Please repeat the lines below, exactly and only, from the one that holds "(dashed_line_gap_ratio 3.000000)" through the one that holds "(dxfpolygonmode false)".

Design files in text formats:
>>>>>

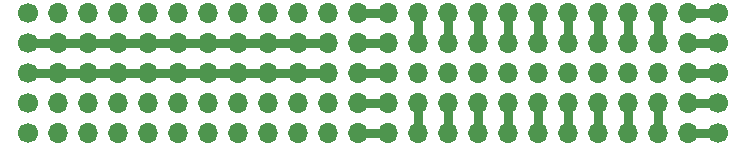
<source format=gbr>
G04 #@! TF.GenerationSoftware,KiCad,Pcbnew,5.1.5-52549c5~86~ubuntu18.04.1*
G04 #@! TF.CreationDate,2020-08-06T00:47:32-05:00*
G04 #@! TF.ProjectId,RAK_LORA_ADAPTABLE_NODE_BREAKOUT_2AA,52414b5f-4c4f-4524-915f-414441505441,rev?*
G04 #@! TF.SameCoordinates,Original*
G04 #@! TF.FileFunction,Copper,L2,Bot*
G04 #@! TF.FilePolarity,Positive*
%FSLAX46Y46*%
G04 Gerber Fmt 4.6, Leading zero omitted, Abs format (unit mm)*
G04 Created by KiCad (PCBNEW 5.1.5-52549c5~86~ubuntu18.04.1) date 2020-08-06 00:47:32*
%MOMM*%
%LPD*%
G04 APERTURE LIST*
%ADD10O,1.700000X1.700000*%
%ADD11C,1.700000*%
%ADD12C,0.750000*%
G04 APERTURE END LIST*
D10*
X126900000Y-101500000D03*
X124360000Y-101500000D03*
X121820000Y-101500000D03*
X119280000Y-101500000D03*
X116740000Y-101500000D03*
X114200000Y-101500000D03*
X111660000Y-101500000D03*
X109120000Y-101500000D03*
X106580000Y-101500000D03*
X104040000Y-101500000D03*
D11*
X101500000Y-101500000D03*
D10*
X126900000Y-104040000D03*
X124360000Y-104040000D03*
X121820000Y-104040000D03*
X119280000Y-104040000D03*
X116740000Y-104040000D03*
X114200000Y-104040000D03*
X111660000Y-104040000D03*
X109120000Y-104040000D03*
X106580000Y-104040000D03*
X104040000Y-104040000D03*
D11*
X101500000Y-104040000D03*
D10*
X126900000Y-106580000D03*
X124360000Y-106580000D03*
X121820000Y-106580000D03*
X119280000Y-106580000D03*
X116740000Y-106580000D03*
X114200000Y-106580000D03*
X111660000Y-106580000D03*
X109120000Y-106580000D03*
X106580000Y-106580000D03*
X104040000Y-106580000D03*
D11*
X101500000Y-106580000D03*
D10*
X126900000Y-109120000D03*
X124360000Y-109120000D03*
X121820000Y-109120000D03*
X119280000Y-109120000D03*
X116740000Y-109120000D03*
X114200000Y-109120000D03*
X111660000Y-109120000D03*
X109120000Y-109120000D03*
X106580000Y-109120000D03*
X104040000Y-109120000D03*
D11*
X101500000Y-109120000D03*
D10*
X126900000Y-111660000D03*
X124360000Y-111660000D03*
X121820000Y-111660000D03*
X119280000Y-111660000D03*
X116740000Y-111660000D03*
X114200000Y-111660000D03*
X111660000Y-111660000D03*
X109120000Y-111660000D03*
X106580000Y-111660000D03*
X104040000Y-111660000D03*
D11*
X101500000Y-111660000D03*
D10*
X129440000Y-111660000D03*
X131980000Y-111660000D03*
X134520000Y-111660000D03*
X137060000Y-111660000D03*
X139600000Y-111660000D03*
X142140000Y-111660000D03*
X144680000Y-111660000D03*
X147220000Y-111660000D03*
X149760000Y-111660000D03*
X152300000Y-111660000D03*
X154840000Y-111660000D03*
X157380000Y-111660000D03*
D11*
X159920000Y-111660000D03*
D10*
X129440000Y-109120000D03*
X131980000Y-109120000D03*
X134520000Y-109120000D03*
X137060000Y-109120000D03*
X139600000Y-109120000D03*
X142140000Y-109120000D03*
X144680000Y-109120000D03*
X147220000Y-109120000D03*
X149760000Y-109120000D03*
X152300000Y-109120000D03*
X154840000Y-109120000D03*
X157380000Y-109120000D03*
D11*
X159920000Y-109120000D03*
D10*
X129440000Y-106580000D03*
X131980000Y-106580000D03*
X134520000Y-106580000D03*
X137060000Y-106580000D03*
X139600000Y-106580000D03*
X142140000Y-106580000D03*
X144680000Y-106580000D03*
X147220000Y-106580000D03*
X149760000Y-106580000D03*
X152300000Y-106580000D03*
X154840000Y-106580000D03*
X157380000Y-106580000D03*
D11*
X159920000Y-106580000D03*
D10*
X129440000Y-104040000D03*
X131980000Y-104040000D03*
X134520000Y-104040000D03*
X137060000Y-104040000D03*
X139600000Y-104040000D03*
X142140000Y-104040000D03*
X144680000Y-104040000D03*
X147220000Y-104040000D03*
X149760000Y-104040000D03*
X152300000Y-104040000D03*
X154840000Y-104040000D03*
X157380000Y-104040000D03*
D11*
X159920000Y-104040000D03*
D10*
X129440000Y-101500000D03*
X131980000Y-101500000D03*
X134520000Y-101500000D03*
X137060000Y-101500000D03*
X139600000Y-101500000D03*
X142140000Y-101500000D03*
X144680000Y-101500000D03*
X147220000Y-101500000D03*
X149760000Y-101500000D03*
X152300000Y-101500000D03*
X154840000Y-101500000D03*
X157380000Y-101500000D03*
D11*
X159920000Y-101500000D03*
D12*
X129440000Y-101500000D02*
X131980000Y-101500000D01*
X134520000Y-101500000D02*
X134520000Y-104040000D01*
X139600000Y-101500000D02*
X139600000Y-104040000D01*
X144680000Y-101500000D02*
X144680000Y-104040000D01*
X149760000Y-101500000D02*
X149760000Y-104040000D01*
X154840000Y-104040000D02*
X154840000Y-101500000D01*
X157380000Y-101500000D02*
X159920000Y-101500000D01*
X137060000Y-104040000D02*
X137060000Y-101500000D01*
X142140000Y-104040000D02*
X142140000Y-101500000D01*
X147220000Y-104040000D02*
X147220000Y-101500000D01*
X152300000Y-104040000D02*
X152300000Y-101500000D01*
X131980000Y-104040000D02*
X129440000Y-104040000D01*
X159920000Y-104040000D02*
X157380000Y-104040000D01*
X129440000Y-106580000D02*
X131980000Y-106580000D01*
X157380000Y-106580000D02*
X159920000Y-106580000D01*
X131980000Y-109120000D02*
X129440000Y-109120000D01*
X134520000Y-109120000D02*
X134520000Y-111660000D01*
X139600000Y-109120000D02*
X139600000Y-111660000D01*
X144680000Y-109120000D02*
X144680000Y-111660000D01*
X149760000Y-109120000D02*
X149760000Y-111660000D01*
X154840000Y-109120000D02*
X154840000Y-111660000D01*
X159920000Y-109120000D02*
X157380000Y-109120000D01*
X137060000Y-111660000D02*
X137060000Y-109120000D01*
X142140000Y-111660000D02*
X142140000Y-109120000D01*
X147220000Y-111660000D02*
X147220000Y-109120000D01*
X152300000Y-111660000D02*
X152300000Y-109120000D01*
X129440000Y-111660000D02*
X131980000Y-111660000D01*
X157380000Y-111660000D02*
X159920000Y-111660000D01*
X126900000Y-106580000D02*
X124360000Y-106580000D01*
X124360000Y-106580000D02*
X121820000Y-106580000D01*
X121820000Y-106580000D02*
X119280000Y-106580000D01*
X119280000Y-106580000D02*
X116740000Y-106580000D01*
X116740000Y-106580000D02*
X114200000Y-106580000D01*
X114200000Y-106580000D02*
X111660000Y-106580000D01*
X111660000Y-106580000D02*
X109120000Y-106580000D01*
X109120000Y-106580000D02*
X106580000Y-106580000D01*
X106580000Y-106580000D02*
X104040000Y-106580000D01*
X104040000Y-106580000D02*
X101500000Y-106580000D01*
X101500000Y-104040000D02*
X104040000Y-104040000D01*
X104040000Y-104040000D02*
X106580000Y-104040000D01*
X106580000Y-104040000D02*
X109120000Y-104040000D01*
X109120000Y-104040000D02*
X111660000Y-104040000D01*
X111660000Y-104040000D02*
X114200000Y-104040000D01*
X114200000Y-104040000D02*
X116740000Y-104040000D01*
X116740000Y-104040000D02*
X119280000Y-104040000D01*
X119280000Y-104040000D02*
X121820000Y-104040000D01*
X121820000Y-104040000D02*
X124360000Y-104040000D01*
X124360000Y-104040000D02*
X126900000Y-104040000D01*
M02*

</source>
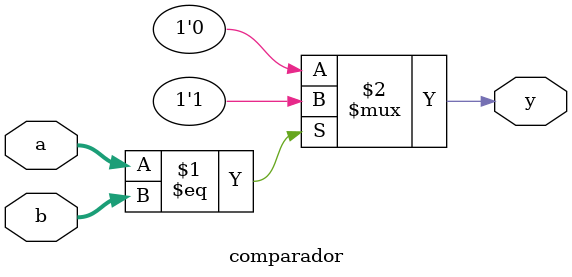
<source format=v>
module comparador (  input [7:0] a,b,
							output y		);

assign y = (a == b) ? 1'b1 : 1'b0;
			
endmodule

</source>
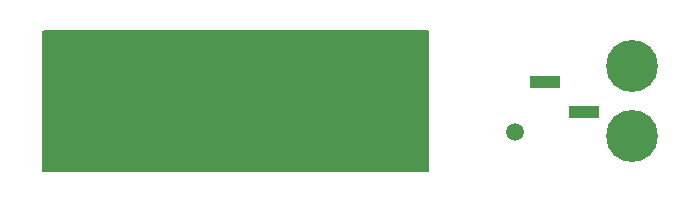
<source format=gbr>
%TF.GenerationSoftware,KiCad,Pcbnew,7.0.10*%
%TF.CreationDate,2024-02-03T21:39:14-08:00*%
%TF.ProjectId,Leak_Detection_PCB,4c65616b-5f44-4657-9465-6374696f6e5f,rev?*%
%TF.SameCoordinates,Original*%
%TF.FileFunction,Soldermask,Top*%
%TF.FilePolarity,Negative*%
%FSLAX46Y46*%
G04 Gerber Fmt 4.6, Leading zero omitted, Abs format (unit mm)*
G04 Created by KiCad (PCBNEW 7.0.10) date 2024-02-03 21:39:14*
%MOMM*%
%LPD*%
G01*
G04 APERTURE LIST*
%ADD10C,1.500000*%
%ADD11C,4.400000*%
%ADD12R,2.510000X1.000000*%
G04 APERTURE END LIST*
D10*
%TO.C,TP1*%
X166370000Y-116840000D03*
%TD*%
D11*
%TO.C,H1*%
X176276000Y-111252000D03*
%TD*%
D12*
%TO.C,J1*%
X172216000Y-115189000D03*
X168906000Y-112649000D03*
%TD*%
D11*
%TO.C,H2*%
X176276000Y-117202000D03*
%TD*%
G36*
X159074039Y-108264685D02*
G01*
X159119794Y-108317489D01*
X159131000Y-108369000D01*
X159131000Y-120121000D01*
X159111315Y-120188039D01*
X159058511Y-120233794D01*
X159007000Y-120245000D01*
X126466469Y-120245000D01*
X126399430Y-120225315D01*
X126353675Y-120172511D01*
X126342469Y-120120802D01*
X126361213Y-108368802D01*
X126381005Y-108301794D01*
X126433882Y-108256124D01*
X126485213Y-108245000D01*
X159007000Y-108245000D01*
X159074039Y-108264685D01*
G37*
M02*

</source>
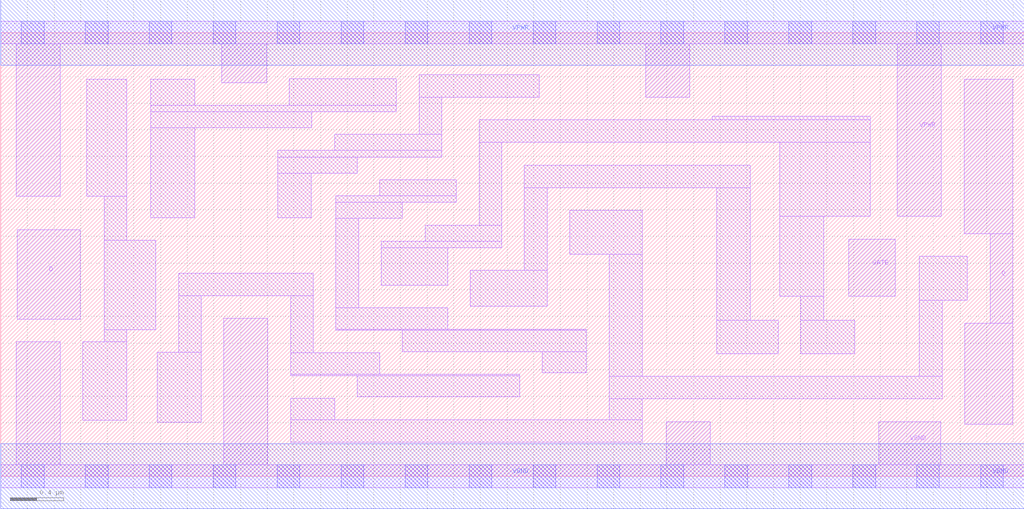
<source format=lef>
# Copyright 2020 The SkyWater PDK Authors
#
# Licensed under the Apache License, Version 2.0 (the "License");
# you may not use this file except in compliance with the License.
# You may obtain a copy of the License at
#
#     https://www.apache.org/licenses/LICENSE-2.0
#
# Unless required by applicable law or agreed to in writing, software
# distributed under the License is distributed on an "AS IS" BASIS,
# WITHOUT WARRANTIES OR CONDITIONS OF ANY KIND, either express or implied.
# See the License for the specific language governing permissions and
# limitations under the License.
#
# SPDX-License-Identifier: Apache-2.0

VERSION 5.7 ;
  NAMESCASESENSITIVE ON ;
  NOWIREEXTENSIONATPIN ON ;
  DIVIDERCHAR "/" ;
  BUSBITCHARS "[]" ;
UNITS
  DATABASE MICRONS 200 ;
END UNITS
MACRO sky130_fd_sc_ls__dlxtp_1
  CLASS CORE ;
  SOURCE USER ;
  FOREIGN sky130_fd_sc_ls__dlxtp_1 ;
  ORIGIN  0.000000  0.000000 ;
  SIZE  7.680000 BY  3.330000 ;
  SYMMETRY X Y ;
  SITE unit ;
  PIN D
    ANTENNAGATEAREA  0.208500 ;
    DIRECTION INPUT ;
    USE SIGNAL ;
    PORT
      LAYER li1 ;
        RECT 0.125000 1.180000 0.595000 1.850000 ;
    END
  END D
  PIN Q
    ANTENNADIFFAREA  0.541300 ;
    DIRECTION OUTPUT ;
    USE SIGNAL ;
    PORT
      LAYER li1 ;
        RECT 7.230000 1.820000 7.595000 2.980000 ;
        RECT 7.235000 0.390000 7.595000 1.150000 ;
        RECT 7.425000 1.150000 7.595000 1.820000 ;
    END
  END Q
  PIN GATE
    ANTENNAGATEAREA  0.237000 ;
    DIRECTION INPUT ;
    USE CLOCK ;
    PORT
      LAYER li1 ;
        RECT 6.365000 1.350000 6.715000 1.780000 ;
    END
  END GATE
  PIN VGND
    DIRECTION INOUT ;
    SHAPE ABUTMENT ;
    USE GROUND ;
    PORT
      LAYER li1 ;
        RECT 0.000000 -0.085000 7.680000 0.085000 ;
        RECT 0.115000  0.085000 0.445000 1.010000 ;
        RECT 1.675000  0.085000 2.005000 1.185000 ;
        RECT 4.995000  0.085000 5.325000 0.410000 ;
        RECT 6.590000  0.085000 7.055000 0.410000 ;
      LAYER mcon ;
        RECT 0.155000 -0.085000 0.325000 0.085000 ;
        RECT 0.635000 -0.085000 0.805000 0.085000 ;
        RECT 1.115000 -0.085000 1.285000 0.085000 ;
        RECT 1.595000 -0.085000 1.765000 0.085000 ;
        RECT 2.075000 -0.085000 2.245000 0.085000 ;
        RECT 2.555000 -0.085000 2.725000 0.085000 ;
        RECT 3.035000 -0.085000 3.205000 0.085000 ;
        RECT 3.515000 -0.085000 3.685000 0.085000 ;
        RECT 3.995000 -0.085000 4.165000 0.085000 ;
        RECT 4.475000 -0.085000 4.645000 0.085000 ;
        RECT 4.955000 -0.085000 5.125000 0.085000 ;
        RECT 5.435000 -0.085000 5.605000 0.085000 ;
        RECT 5.915000 -0.085000 6.085000 0.085000 ;
        RECT 6.395000 -0.085000 6.565000 0.085000 ;
        RECT 6.875000 -0.085000 7.045000 0.085000 ;
        RECT 7.355000 -0.085000 7.525000 0.085000 ;
      LAYER met1 ;
        RECT 0.000000 -0.245000 7.680000 0.245000 ;
    END
  END VGND
  PIN VPWR
    DIRECTION INOUT ;
    SHAPE ABUTMENT ;
    USE POWER ;
    PORT
      LAYER li1 ;
        RECT 0.000000 3.245000 7.680000 3.415000 ;
        RECT 0.115000 2.100000 0.445000 3.245000 ;
        RECT 1.660000 2.955000 1.995000 3.245000 ;
        RECT 4.840000 2.845000 5.170000 3.245000 ;
        RECT 6.730000 1.950000 7.060000 3.245000 ;
      LAYER mcon ;
        RECT 0.155000 3.245000 0.325000 3.415000 ;
        RECT 0.635000 3.245000 0.805000 3.415000 ;
        RECT 1.115000 3.245000 1.285000 3.415000 ;
        RECT 1.595000 3.245000 1.765000 3.415000 ;
        RECT 2.075000 3.245000 2.245000 3.415000 ;
        RECT 2.555000 3.245000 2.725000 3.415000 ;
        RECT 3.035000 3.245000 3.205000 3.415000 ;
        RECT 3.515000 3.245000 3.685000 3.415000 ;
        RECT 3.995000 3.245000 4.165000 3.415000 ;
        RECT 4.475000 3.245000 4.645000 3.415000 ;
        RECT 4.955000 3.245000 5.125000 3.415000 ;
        RECT 5.435000 3.245000 5.605000 3.415000 ;
        RECT 5.915000 3.245000 6.085000 3.415000 ;
        RECT 6.395000 3.245000 6.565000 3.415000 ;
        RECT 6.875000 3.245000 7.045000 3.415000 ;
        RECT 7.355000 3.245000 7.525000 3.415000 ;
      LAYER met1 ;
        RECT 0.000000 3.085000 7.680000 3.575000 ;
    END
  END VPWR
  OBS
    LAYER li1 ;
      RECT 0.615000 0.420000 0.945000 1.010000 ;
      RECT 0.645000 2.100000 0.945000 2.980000 ;
      RECT 0.775000 1.010000 0.945000 1.100000 ;
      RECT 0.775000 1.100000 1.165000 1.770000 ;
      RECT 0.775000 1.770000 0.945000 2.100000 ;
      RECT 1.125000 1.940000 1.455000 2.615000 ;
      RECT 1.125000 2.615000 2.335000 2.735000 ;
      RECT 1.125000 2.735000 2.970000 2.785000 ;
      RECT 1.125000 2.785000 1.455000 2.980000 ;
      RECT 1.175000 0.405000 1.505000 0.930000 ;
      RECT 1.335000 0.930000 1.505000 1.355000 ;
      RECT 1.335000 1.355000 2.345000 1.525000 ;
      RECT 2.080000 1.940000 2.330000 2.275000 ;
      RECT 2.080000 2.275000 2.675000 2.395000 ;
      RECT 2.080000 2.395000 3.310000 2.445000 ;
      RECT 2.165000 2.785000 2.970000 2.985000 ;
      RECT 2.175000 0.255000 4.815000 0.425000 ;
      RECT 2.175000 0.425000 2.505000 0.585000 ;
      RECT 2.175000 0.755000 3.895000 0.765000 ;
      RECT 2.175000 0.765000 2.845000 0.925000 ;
      RECT 2.175000 0.925000 2.345000 1.355000 ;
      RECT 2.505000 2.445000 3.310000 2.565000 ;
      RECT 2.515000 1.095000 4.395000 1.105000 ;
      RECT 2.515000 1.105000 3.355000 1.265000 ;
      RECT 2.515000 1.265000 2.685000 1.935000 ;
      RECT 2.515000 1.935000 3.015000 2.055000 ;
      RECT 2.515000 2.055000 3.420000 2.105000 ;
      RECT 2.675000 0.595000 3.895000 0.755000 ;
      RECT 2.845000 2.105000 3.420000 2.225000 ;
      RECT 2.855000 1.435000 3.355000 1.715000 ;
      RECT 2.855000 1.715000 3.760000 1.765000 ;
      RECT 3.015000 0.935000 4.395000 1.095000 ;
      RECT 3.140000 2.565000 3.310000 2.845000 ;
      RECT 3.140000 2.845000 4.040000 3.015000 ;
      RECT 3.185000 1.765000 3.760000 1.885000 ;
      RECT 3.525000 1.275000 4.100000 1.545000 ;
      RECT 3.590000 1.885000 3.760000 2.505000 ;
      RECT 3.590000 2.505000 6.525000 2.675000 ;
      RECT 3.930000 1.545000 4.100000 2.165000 ;
      RECT 3.930000 2.165000 5.625000 2.335000 ;
      RECT 4.065000 0.775000 4.395000 0.935000 ;
      RECT 4.270000 1.665000 4.815000 1.995000 ;
      RECT 4.565000 0.425000 4.815000 0.580000 ;
      RECT 4.565000 0.580000 7.065000 0.750000 ;
      RECT 4.565000 0.750000 4.815000 1.665000 ;
      RECT 5.340000 2.675000 6.525000 2.700000 ;
      RECT 5.375000 0.920000 5.835000 1.170000 ;
      RECT 5.375000 1.170000 5.625000 2.165000 ;
      RECT 5.845000 1.350000 6.175000 1.950000 ;
      RECT 5.845000 1.950000 6.525000 2.505000 ;
      RECT 6.005000 0.920000 6.410000 1.170000 ;
      RECT 6.005000 1.170000 6.175000 1.350000 ;
      RECT 6.895000 0.750000 7.065000 1.320000 ;
      RECT 6.895000 1.320000 7.255000 1.650000 ;
  END
END sky130_fd_sc_ls__dlxtp_1

</source>
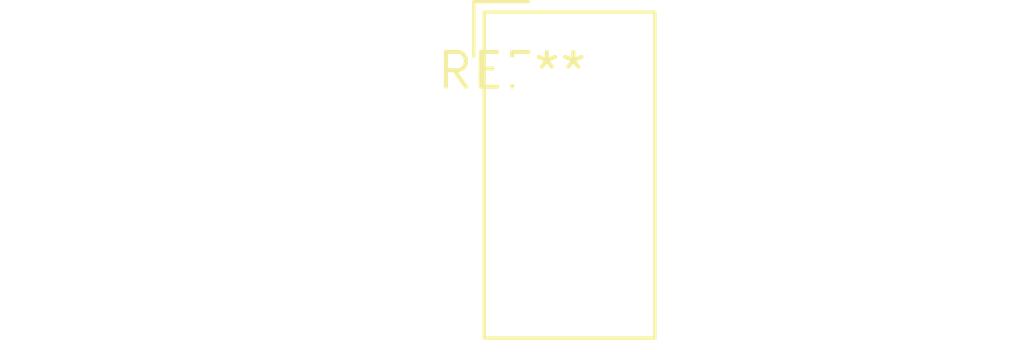
<source format=kicad_pcb>
(kicad_pcb (version 20240108) (generator pcbnew)

  (general
    (thickness 1.6)
  )

  (paper "A4")
  (layers
    (0 "F.Cu" signal)
    (31 "B.Cu" signal)
    (32 "B.Adhes" user "B.Adhesive")
    (33 "F.Adhes" user "F.Adhesive")
    (34 "B.Paste" user)
    (35 "F.Paste" user)
    (36 "B.SilkS" user "B.Silkscreen")
    (37 "F.SilkS" user "F.Silkscreen")
    (38 "B.Mask" user)
    (39 "F.Mask" user)
    (40 "Dwgs.User" user "User.Drawings")
    (41 "Cmts.User" user "User.Comments")
    (42 "Eco1.User" user "User.Eco1")
    (43 "Eco2.User" user "User.Eco2")
    (44 "Edge.Cuts" user)
    (45 "Margin" user)
    (46 "B.CrtYd" user "B.Courtyard")
    (47 "F.CrtYd" user "F.Courtyard")
    (48 "B.Fab" user)
    (49 "F.Fab" user)
    (50 "User.1" user)
    (51 "User.2" user)
    (52 "User.3" user)
    (53 "User.4" user)
    (54 "User.5" user)
    (55 "User.6" user)
    (56 "User.7" user)
    (57 "User.8" user)
    (58 "User.9" user)
  )

  (setup
    (pad_to_mask_clearance 0)
    (pcbplotparams
      (layerselection 0x00010fc_ffffffff)
      (plot_on_all_layers_selection 0x0000000_00000000)
      (disableapertmacros false)
      (usegerberextensions false)
      (usegerberattributes false)
      (usegerberadvancedattributes false)
      (creategerberjobfile false)
      (dashed_line_dash_ratio 12.000000)
      (dashed_line_gap_ratio 3.000000)
      (svgprecision 4)
      (plotframeref false)
      (viasonmask false)
      (mode 1)
      (useauxorigin false)
      (hpglpennumber 1)
      (hpglpenspeed 20)
      (hpglpendiameter 15.000000)
      (dxfpolygonmode false)
      (dxfimperialunits false)
      (dxfusepcbnewfont false)
      (psnegative false)
      (psa4output false)
      (plotreference false)
      (plotvalue false)
      (plotinvisibletext false)
      (sketchpadsonfab false)
      (subtractmaskfromsilk false)
      (outputformat 1)
      (mirror false)
      (drillshape 1)
      (scaleselection 1)
      (outputdirectory "")
    )
  )

  (net 0 "")

  (footprint "Converter_DCDC_TRACO_TEA1-xxxx_THT" (layer "F.Cu") (at 0 0))

)

</source>
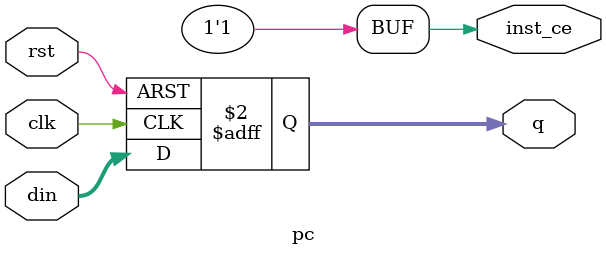
<source format=v>
`timescale 1ns / 1ps


module pc(
    input clk,rst,
    input [31:0] din,
    output reg [31:0] q,
    output inst_ce
    );

    assign inst_ce = 1'b1;

    always@(posedge clk,posedge rst)
        if(rst) q <= 32'b0;
        else q <= din;
endmodule

</source>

<<<<<

Solution.
      (dashed_line_gap_ratio 3.000000)
      (svgprecision 4)
      (plotframeref false)
      (viasonmask false)
      (mode 1)
      (useauxorigin false)
      (hpglpennumber 1)
      (hpglpenspeed 20)
      (hpglpendiameter 15.000000)
      (dxfpolygonmode false)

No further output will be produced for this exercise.